Paylaş
Telefon Ramazan Abi’den geliyor. Kaş yerlisi, kışın Gökseki’de yazın Gökçeören’de yani yaylada yaşayan çok sevdiğim bir abim. Daha önce bir yazımda yer verdiğim Yörük İmam Ali Tokgöz’ün de evladı gibi yetiştirdiği yeğeni…
Yarım saatte başlayacak olan yaylada “geleneksel yöntemlerle” pekmez yapımı… Kış aylarında bir sohbette “Biz pekmezi yaparken içerisine toprak karıştırırız” beyanatı sonucunda şaşkınlık geçiren şahsıma yazın yapılış aşamalarını gösterme sözü vermiş, üstelik bu sözünü de hiçbir şekilde unutmamış Ramazan Abi… Aylar sonunda bir telefonla beni yaylaya davet ediyor. Derhal hazırlanıp çıktım Gökçeören yaylaya…
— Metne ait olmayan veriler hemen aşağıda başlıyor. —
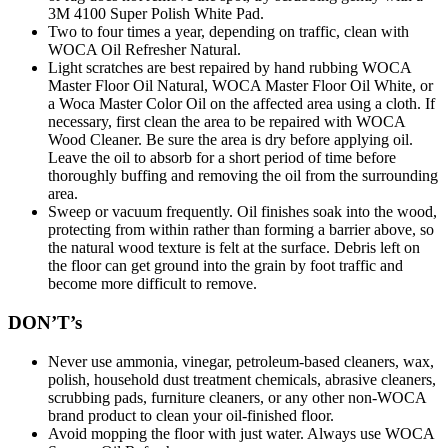
3M 4100 Super Polish White Pad.
Two to four times a year, depending on traffic, clean with
WOCA Oil Refresher Natural.
Light scratches are best repaired by hand rubbing WOCA
Master Floor Oil Natural, WOCA Master Floor Oil White, or
a Woca Master Color Oil on the affected area using a cloth. If
necessary, first clean the area to be repaired with WOCA
Wood Cleaner. Be sure the area is dry before applying oil.
Leave the oil to absorb for a short period of time before
thoroughly buffing and removing the oil from the surrounding
area.
Sweep or vacuum frequently. Oil finishes soak into the wood,
protecting from within rather than forming a barrier above, so
the natural wood texture is felt at the surface. Debris left on
the floor can get ground into the grain by foot traffic and
become more difficult to remove.
DON’T’s
Never use ammonia, vinegar, petroleum-based cleaners, wax,
polish, household dust treatment chemicals, abrasive cleaners,
scrubbing pads, furniture cleaners, or any other non-WOCA
brand product to clean your oil-finished floor.
Avoid mopping the floor with just water. Always use WOCA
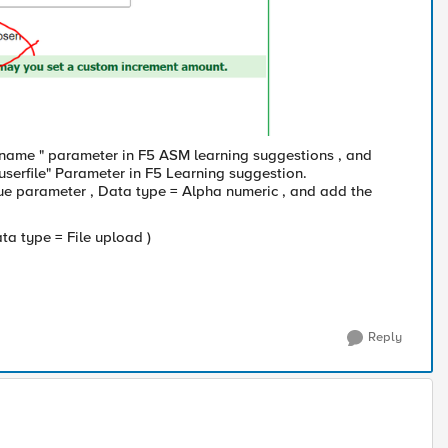
ilename " parameter in F5 ASM learning suggestions , and
userfile" Parameter in F5 Learning suggestion.
value parameter , Data type = Alpha numeric , and add the
Data type = File upload )
Reply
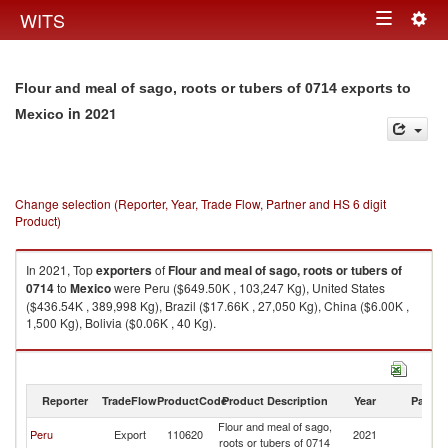
Togg
WITS
Toggle
navig
navigation
Flour and meal of sago, roots or tubers of 0714 exports to
in 2021
Mexico
Change selection (Reporter, Year, Trade Flow, Partner and HS 6 digit
Product)
In 2021, Top
exporters
of
Flour and meal of sago, roots or tubers of
0714
to
Mexico
were Peru ($649.50K , 103,247 Kg), United States
($436.54K , 389,998 Kg), Brazil ($17.66K , 27,050 Kg), China ($6.00K ,
1,500 Kg), Bolivia ($0.06K , 40 Kg).
Flour and meal of sago, roots or tubers of 0714 imports by country in
2021
Reporter
TradeFlow
ProductCode
Product Description
Year
Partne
Flour and meal of sago,
Peru
Export
110620
2021
M
roots or tubers of 0714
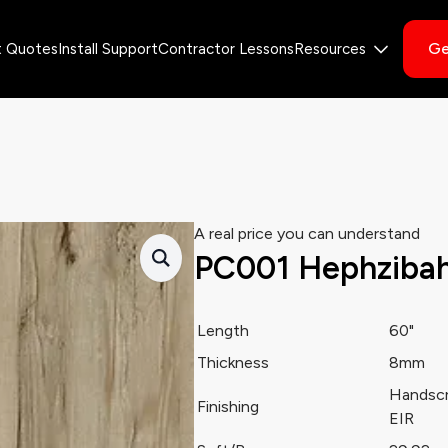
Ge
t Quotes
Install Support
Contractor Lessons
Resources
A real price you can understand
PC001 Hephziba
Length
60"
Thickness
8mm
Handsc
Finishing
EIR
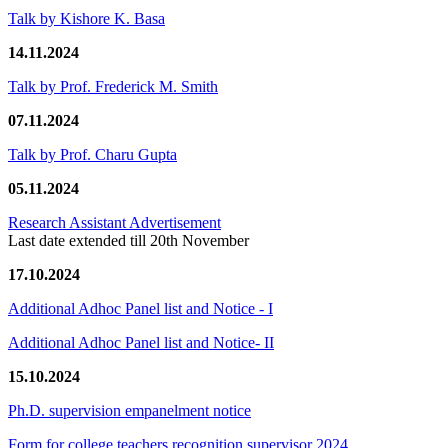
Talk by Kishore K. Basa
14.11.2024
Talk by Prof. Frederick M. Smith
07.11.2024
Talk by Prof. Charu Gupta
05.11.2024
Research Assistant Advertisement
Last date extended till 20th November
17.10.2024
Additional Adhoc Panel list and Notice - I
Additional Adhoc Panel list and Notice- II
15.10.2024
Ph.D. supervision empanelment notice
Form for college teachers recognition supervisor 2024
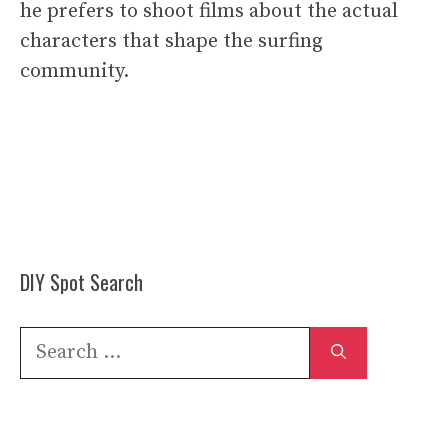
he prefers to shoot films about the actual
characters that shape the surfing
community.
DIY Spot Search
Search
for:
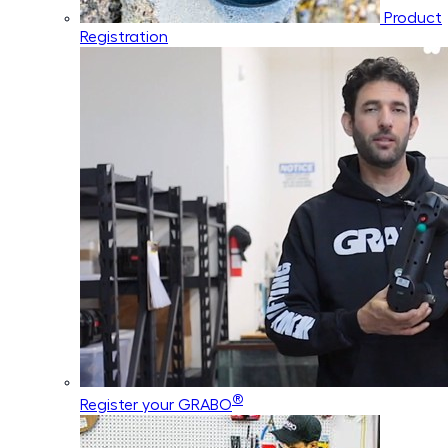
Product
Registration
®
Register your GRABO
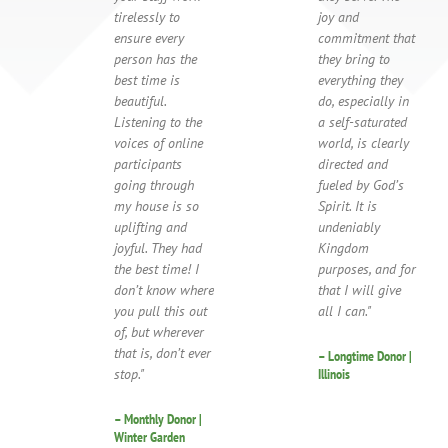
tirelessly to
joy and
ensure every
commitment that
person has the
they bring to
best time is
everything they
beautiful.
do, especially in
Listening to the
a self-saturated
voices of online
world, is clearly
participants
directed and
going through
fueled by God’s
my house is so
Spirit. It is
uplifting and
undeniably
joyful. They had
Kingdom
the best time! I
purposes, and for
don’t know where
that I will give
you pull this out
all I can."
of, but wherever
that is, don’t ever
– Longtime Donor |
stop."
Illinois
– Monthly Donor |
Winter Garden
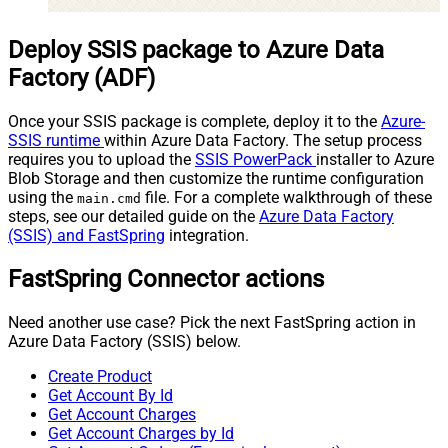
Deploy SSIS package to Azure Data
Factory (ADF)
Once your SSIS package is complete, deploy it to the
Azure-
SSIS runtime
within Azure Data Factory. The setup process
requires you to upload the
SSIS PowerPack
installer to Azure
Blob Storage and then customize the runtime configuration
using the
file. For a complete walkthrough of these
main.cmd
steps, see our detailed guide on the
Azure Data Factory
(SSIS) and FastSpring
integration.
FastSpring Connector actions
Need another use case? Pick the next FastSpring action in
Azure Data Factory (SSIS) below.
Create Product
Get Account By Id
Get Account Charges
Get Account Charges by Id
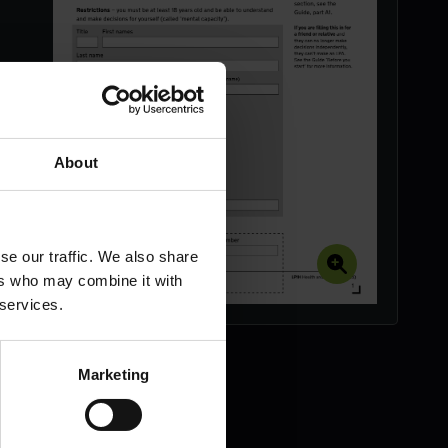
About
se our traffic. We also share
ers who may combine it with
 services.
Marketing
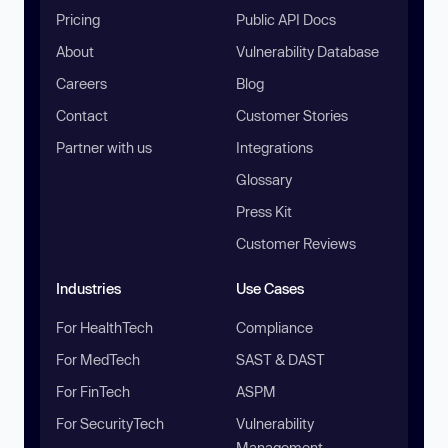
Pricing
Public API Docs
About
Vulnerability Database
Careers
Blog
Contact
Customer Stories
Partner with us
Integrations
Glossary
Press Kit
Customer Reviews
Industries
Use Cases
For HealthTech
Compliance
For MedTech
SAST & DAST
For FinTech
ASPM
For SecurityTech
Vulnerability
Management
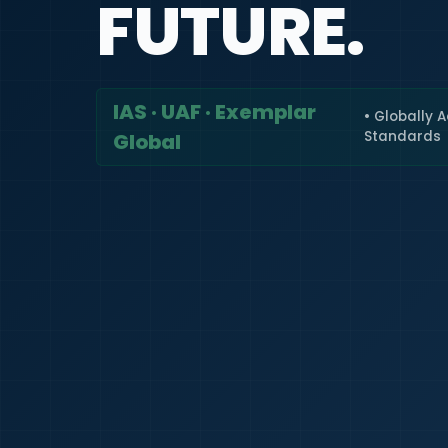
FUTURE.
IAS · UAF · Exemplar
• Globally 
Standards
Global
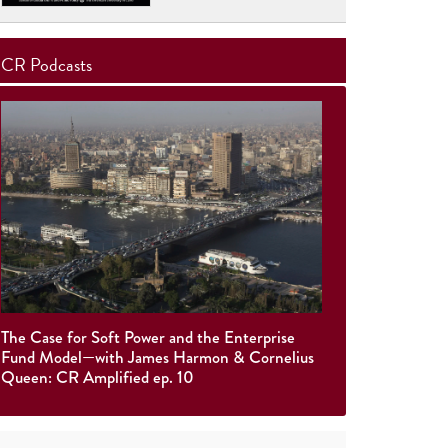
CR Podcasts
The Case for Soft Power and the Enterprise
Fund Model—with James Harmon & Cornelius
Queen: CR Amplified ep. 10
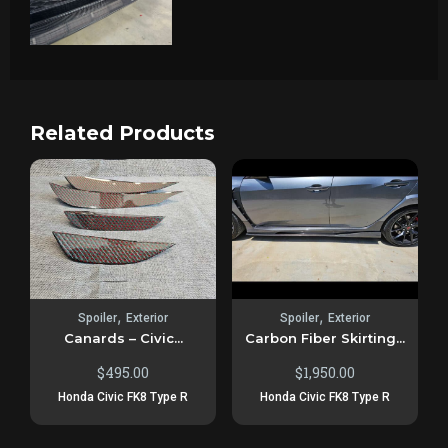
Related Products
,
,
Spoiler
Exterior
Spoiler
Exterior
Canards – Civic...
Carbon Fiber Skirting...
$
495.00
$
1,950.00
Honda Civic FK8 Type R
Honda Civic FK8 Type R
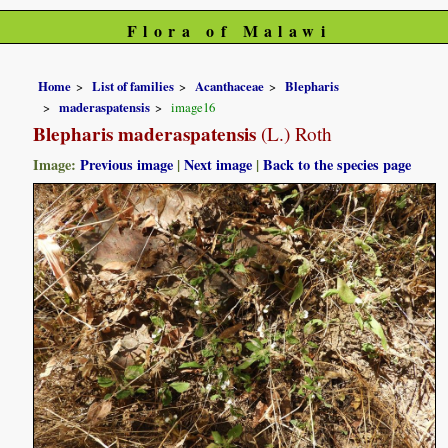
Flora of Malawi
Home
List of families
Acanthaceae
Blepharis
maderaspatensis
image16
Blepharis maderaspatensis
(L.) Roth
Image:
Previous image
|
Next image
|
Back to the species page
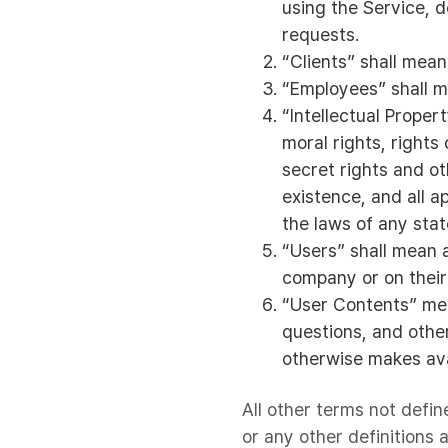
using the Service, 
requests.
“Clients” shall mean
“Employees” shall m
“Intellectual Proper
moral rights, rights
secret rights and ot
existence, and all a
the laws of any state
“Users” shall mean a
company or on their 
“User Contents” mea
questions, and other
otherwise makes ava
All other terms not defin
or any other definitions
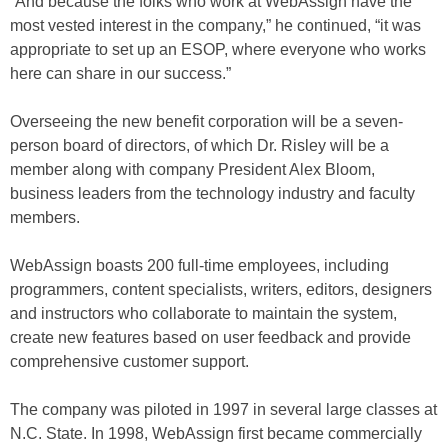
“And because the folks who work at WebAssign have the
most vested interest in the company,” he continued, “it was
appropriate to set up an ESOP, where everyone who works
here can share in our success.”
Overseeing the new benefit corporation will be a seven-
person board of directors, of which Dr. Risley will be a
member along with company President Alex Bloom,
business leaders from the technology industry and faculty
members.
WebAssign boasts 200 full-time employees, including
programmers, content specialists, writers, editors, designers
and instructors who collaborate to maintain the system,
create new features based on user feedback and provide
comprehensive customer support.
The company was piloted in 1997 in several large classes at
N.C. State. In 1998, WebAssign first became commercially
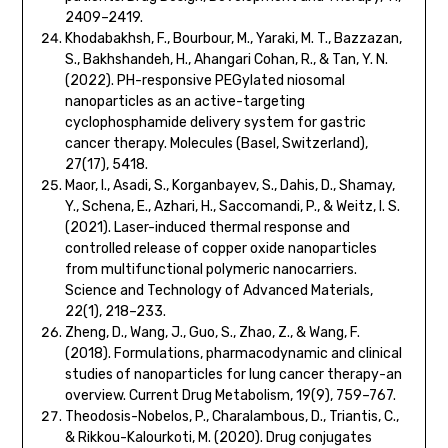
2409–2419.
Khodabakhsh, F., Bourbour, M., Yaraki, M. T., Bazzazan,
S., Bakhshandeh, H., Ahangari Cohan, R., & Tan, Y. N.
(2022). PH-responsive PEGylated niosomal
nanoparticles as an active-targeting
cyclophosphamide delivery system for gastric
cancer therapy. Molecules (Basel, Switzerland),
27(17), 5418.
Maor, I., Asadi, S., Korganbayev, S., Dahis, D., Shamay,
Y., Schena, E., Azhari, H., Saccomandi, P., & Weitz, I. S.
(2021). Laser-induced thermal response and
controlled release of copper oxide nanoparticles
from multifunctional polymeric nanocarriers.
Science and Technology of Advanced Materials,
22(1), 218–233.
Zheng, D., Wang, J., Guo, S., Zhao, Z., & Wang, F.
(2018). Formulations, pharmacodynamic and clinical
studies of nanoparticles for lung cancer therapy-an
overview. Current Drug Metabolism, 19(9), 759–767.
Theodosis-Nobelos, P., Charalambous, D., Triantis, C.,
& Rikkou-Kalourkoti, M. (2020). Drug conjugates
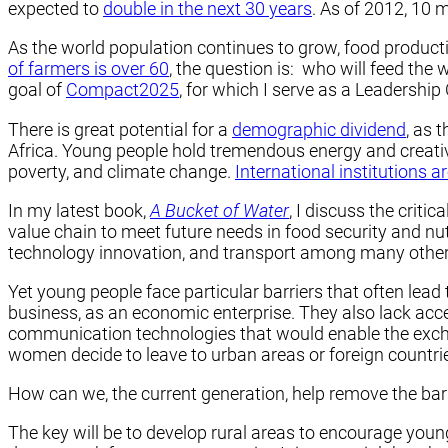
expected to
double in the next 30 years
. As of 2012, 10 
As the world population continues to grow, food producti
of farmers is over 60
, the question is: who will feed the
goal of
Compact2025
, for which I serve as a Leadershi
There is great potential for a
demographic dividend
, as 
Africa. Young people hold tremendous energy and creativi
poverty, and climate change.
International institutions a
In my latest book,
A Bucket of Water
, I discuss the criti
value chain to meet future needs in food security and nut
technology innovation, and transport among many other
Yet young people face particular barriers that often lea
business, as an economic enterprise. They also lack acce
communication technologies that would enable the exch
women decide to leave to urban areas or foreign countri
How can we, the current generation, help remove the barr
The key will be to develop rural areas to encourage you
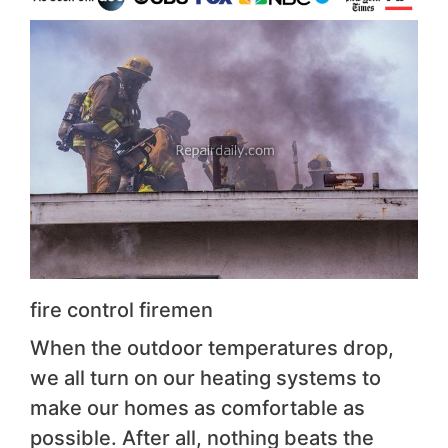
fire control firemen
When the outdoor temperatures drop,
we all turn on our heating systems to
make our homes as comfortable as
possible. After all, nothing beats the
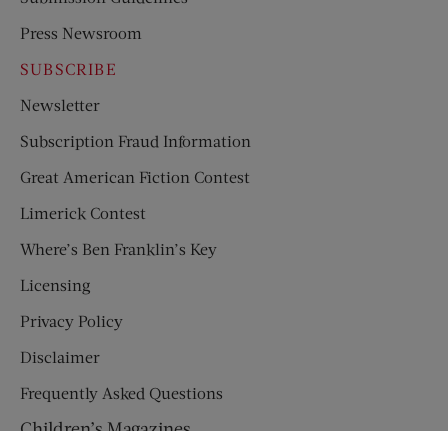
Press Newsroom
SUBSCRIBE
Newsletter
Subscription Fraud Information
Great American Fiction Contest
Limerick Contest
Where’s Ben Franklin’s Key
Licensing
Privacy Policy
Disclaimer
Frequently Asked Questions
Children’s Magazines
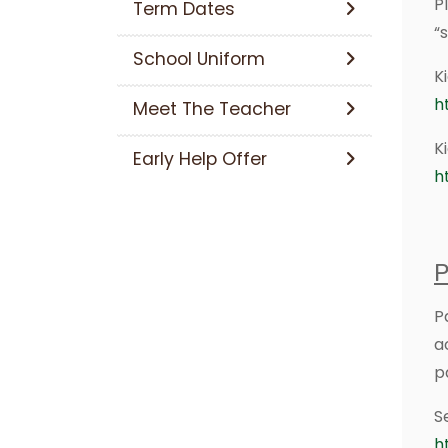
P
Term Dates
“
School Uniform
K
h
Meet The Teacher
K
Early Help Offer
h
P
P
a
p
S
h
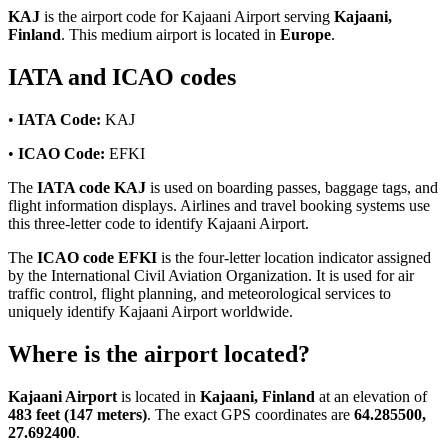
KAJ
is the airport code for Kajaani Airport serving
Kajaani,
Finland
. This medium airport is located in
Europe
.
IATA and ICAO codes
•
IATA Code:
KAJ
•
ICAO Code:
EFKI
The
IATA code KAJ
is used on boarding passes, baggage tags, and
flight information displays. Airlines and travel booking systems use
this three-letter code to identify Kajaani Airport.
The
ICAO code EFKI
is the four-letter location indicator assigned
by the International Civil Aviation Organization. It is used for air
traffic control, flight planning, and meteorological services to
uniquely identify Kajaani Airport worldwide.
Where is the airport located?
Kajaani Airport
is located in
Kajaani, Finland
at an elevation of
483 feet (147 meters)
. The exact GPS coordinates are
64.285500,
27.692400
.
Artık ekime geçilmiş olsa da Kaş’ta hava oldukça sıcak, öğlen ter içinde kalmadan dolaşmak mümkün değil… Yayla ise güneşe ve sıcağa rağmen bunaltmıyor… Bu güzel havada bir yayla evinin bahçesinde karşılıyor beni. Herkes hummalı bir çalışma içerisinde… Asmalardan kilolarca üzüm toplanmış, bu üzümler çuvala sokulup önce bacak kuvvetiyle eziliyor… Çıkan su kovayla kaynatılmaya, posa ise güneşte kurutulmaya bırakılıyor… Üzüm suyu kaynarken “pekmez toprağı” da denilen gri toprak karışıma ekleniyor. Kaynamadan sonra bekletip süzülüp yeniden kaynamaya alınıyor. Bu işlemin sonunda, saatlerin sonunda ancak pekmez hazır hale geliyor.
“Toprak karıştırma” yönteminin sadece güney yörelerinde değil Anadolu’nun pek çok yerinde yaygın olarak uygulandığını sonradan öğrendim. Söylenene göre kıvam ve tat veriyor. Toprak kullanmanın özellikle ilaçlı toprağın bol olduğu yerlerde zararlarıyla ilgili yayınlar mevcut ama bunu tartışmak şu an bu yazının konusu değil… Sağlıklı, zararlı tartışmalarını saygıyla bir kenara alarak, herkesin de ürünlerini dikkatle seçeceğine inanarak pekmezin değişmeyen, yüzyıllardır süregelen yapım aşamalarını belgesel izler gibi izliyorum. Karşımdaki yüzyılların geleneği… Haneler kendi kullanacakları ölçüde pekmezi kavanozlayıp kışı bu şekilde geçiriyorlar. Büyük emek, çalışma ve ritüel var ortada… Günlerce ateş yanıyor, günlerce üzüm ve odun toplama, ezme, kaynama yapılıyor…
Birkaç Yörük, markette satılan pekmezlerde “toprak olmadığına” inanamıyor. Ben ise pekmezin toprakla yapıldığına inanamıyorum.
Ramazan Abi’den dalından elma koparıyorum, taze ceviz kırıyorum, elimi ceviz siyahına boyuyorum; Ali Amca ve Gülsüm Anne’den yayla armudu alıp bahçelerin arasında dolaşmaya çıkıyorum. Kurutulan biberler, dalından sarkan meyveler, Likya yolu işaretleri ve kayalarda mezarlar… Binlerce yıl, bu topraklarda benzer miraslarla sürüyor.
Bin yıldızın altında bugünün Likyalısı olarak elimde ceviz karası Kaş sıcağına doğru dönüş yoluna geçiyorum.
3000 yıl önce bugün bir Likyalı acaba pekmez yapıyor muydu? Yapıyorsa nasıl yapıyordu?